Enfin nus, libérés, énamourés, nous nous sommes littéralement dévorés. Alors que Lamyss prodiguait une fellation magistrale à Michael, sa femme se tenait à califourchon sur moi et bougeait son bassin sur toute ma longueur. De sa main libre, elle plaqua ma verge sur sa vulve et pendant un instant, un instant seulement, ensorcelés tous deux nous aurions pu commettre... Je déroulai le préservatif que je tenais déjà en main et la pénétrai. Ai-je fermé les yeux ? Peut-être. Elle m'enserrait. La sensation était exquise. Au fur et à mesure que notre rythme s'accélérait, prenait de l'assurance, nous laissions échapper notre satisfaction ; avec cette volonté au plus profond de nos êtres de nous perdre à jamais. Quelques regards en direction de Lamyss et de Michael m'indiquèrent que tout allait pour le mieux. A sa manière de dodeliner de la tête et en regard des jappements qu'elle poussait, je devinai sans peine que ma compagne prenait un plaisir extrême à être défoncée les jambes plaquées à même sa poitrine. J'étais si heureux qu'ils partagent ce moment ensemble ! Bien plus tard, nous nous permîmes chacun une dernière gourmandise, de celles qui restent à jamais gravées dans la mémoire... Ce ne fut pas ces deux femmes à croquer qui essayèrent de nous confisquer une Lamyss épuisée pour un triple F endiablé... mais tout autre chose....(...)
Nous sommes restés dans le club jusqu'à sa fermeture, discutant de cette fabuleuse soirée, de ce que chacun avait ressenti ; des révélations trop intimes pour être dévoilées ici.

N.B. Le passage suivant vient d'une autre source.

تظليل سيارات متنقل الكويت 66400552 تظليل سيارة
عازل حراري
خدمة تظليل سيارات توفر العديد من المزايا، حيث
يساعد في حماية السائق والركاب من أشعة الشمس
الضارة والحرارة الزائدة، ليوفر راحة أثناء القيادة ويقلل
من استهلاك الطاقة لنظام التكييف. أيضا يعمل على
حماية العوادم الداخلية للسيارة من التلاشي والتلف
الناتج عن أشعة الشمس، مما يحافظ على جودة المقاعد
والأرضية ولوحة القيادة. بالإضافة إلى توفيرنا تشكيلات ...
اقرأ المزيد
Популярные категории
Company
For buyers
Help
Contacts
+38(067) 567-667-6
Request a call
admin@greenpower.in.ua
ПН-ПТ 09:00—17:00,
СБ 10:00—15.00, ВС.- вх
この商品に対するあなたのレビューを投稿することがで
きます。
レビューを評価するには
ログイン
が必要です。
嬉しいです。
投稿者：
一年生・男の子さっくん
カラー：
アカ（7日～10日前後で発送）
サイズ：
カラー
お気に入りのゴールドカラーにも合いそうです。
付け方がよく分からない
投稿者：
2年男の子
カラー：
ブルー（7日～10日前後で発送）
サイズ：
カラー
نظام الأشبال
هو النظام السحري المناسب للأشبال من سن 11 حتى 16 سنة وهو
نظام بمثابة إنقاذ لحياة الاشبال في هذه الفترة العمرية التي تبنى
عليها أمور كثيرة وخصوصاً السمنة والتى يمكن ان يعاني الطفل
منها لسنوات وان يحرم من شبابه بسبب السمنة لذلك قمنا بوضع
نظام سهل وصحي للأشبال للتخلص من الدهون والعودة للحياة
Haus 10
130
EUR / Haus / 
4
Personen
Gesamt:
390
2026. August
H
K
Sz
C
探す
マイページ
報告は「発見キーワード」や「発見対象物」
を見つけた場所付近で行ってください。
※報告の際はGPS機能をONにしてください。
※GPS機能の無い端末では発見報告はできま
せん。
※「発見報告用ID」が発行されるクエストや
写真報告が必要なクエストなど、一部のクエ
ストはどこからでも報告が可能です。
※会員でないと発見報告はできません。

Ce merveilleux couple nous a fait découvrir une toute autre facette du libertinage, celle que l'on nomme Partage.
Et dire que notre histoire commune ne faisait que commencer ! ;)
Bises libertines.
(*) Libertins débutants et ayant fait leur premier côte à côte en notre compagnie au mois d'octobre, vos diaristes se sont assurés à chaque instant que Sandrine et Michael ne dépassaient pas les limites qu'ils s'autorisaient au fur et à mesure de la nuit.